Heutzutage sind es Horrorfilme, Fantasy-Geschichten und Science-Fiction-Romane, welche Spannend-Schauriges bis Märchenhaftes erzählen und in mythische Welten entführen. So aufgeklärt sich unsere Gesellschaft auch wähnt, dem Faszinosum des Übernatürlichen kann sie sich kaum entziehen. Dies beweisen die zahlreichen Blockbuster und Bestseller stets aufs Neue. Vom künstlerischen Anspruch ihrer Urheber einmal abgesehen, sind es weniger pädagogische Absichten, die dazu motivieren. Es geht um kommerziellen Nervenkitzel. Letzterer bemisst sich nicht zuletzt in barer Münze.

Anders bei den überlieferten, teils dramatischen Volkssagen, die man sich nicht nur im Bayerischen Wald zu Hauf erzählte. Sie sollten ihren Zuhörern aus der alten Agrargesellschaft vor allem Respekt einflößen. Die Schilderungen wollten auf drastische Weise vor Augen führen, was mit Draufgängern, Querköpfen und Ungläubigen passierte, sobald sie die vorgegebenen Spielregeln der Dorfgemeinschaft oder gesetzte religiöse Normen missachteten: Im regional überlieferten Erzählgut werden sie von der „Wilden Jagd“ mitgenommen, versinken von geheimnisvollen Lichterscheinungen irregeleitet im Moor, oder es holt sie der Teufel höchst persönlich.
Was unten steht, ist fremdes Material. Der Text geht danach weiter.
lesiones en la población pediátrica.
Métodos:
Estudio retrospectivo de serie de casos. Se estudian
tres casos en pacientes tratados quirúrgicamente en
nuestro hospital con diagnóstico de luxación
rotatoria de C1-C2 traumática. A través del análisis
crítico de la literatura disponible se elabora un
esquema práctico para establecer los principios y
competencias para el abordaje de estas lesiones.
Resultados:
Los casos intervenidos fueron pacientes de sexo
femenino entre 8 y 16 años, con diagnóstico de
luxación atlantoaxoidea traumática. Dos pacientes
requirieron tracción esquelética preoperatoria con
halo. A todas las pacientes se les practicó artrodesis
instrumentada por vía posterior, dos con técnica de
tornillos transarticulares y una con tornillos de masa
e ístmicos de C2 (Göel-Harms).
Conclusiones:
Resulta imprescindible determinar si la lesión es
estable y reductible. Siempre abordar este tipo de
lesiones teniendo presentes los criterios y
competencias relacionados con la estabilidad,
Dieser hinterlässt zur ewigen Warnung an die Zurückgebliebenen gerne seinen tierischen Fußabdruck als quasi höllische Visitenkarte auf Ziegel- und Pflastersteinen.

Viele Menschen mögen in diesen Überlieferungen den skurrilen Aberglauben aus vergangener Zeit erblicken. Doch wer sich die Sagen der Moderne, die „urban legends“ ansieht, wie sie im Internet kursieren und sich über soziale Medien verbreiten, staunt darüber, was angeblich wahr sein soll, weil es zum Beispiel „der Mutter der Freundin einer Bekannten so und nicht anders widerfahren“ sei: Diese wollte während einer nächtlichen Heimfahrt durch ein abgelegenes Waldstück im Rückspiegel plötzlich eine Schwarze Frau in ihrem Auto gesehen haben. Erschrocken angesprochen, wer sie sei, verschwand die geheimnisvolle Gestalt. Am nächsten Tag entdeckte die Autofahrerin ein schwarzes Band auf dem Rücksitz. Man habe herausgefunden, dass es jenes Band war, das auf dem Grabkreuz einer jüngst verstorbenen Nachbarin fehlte.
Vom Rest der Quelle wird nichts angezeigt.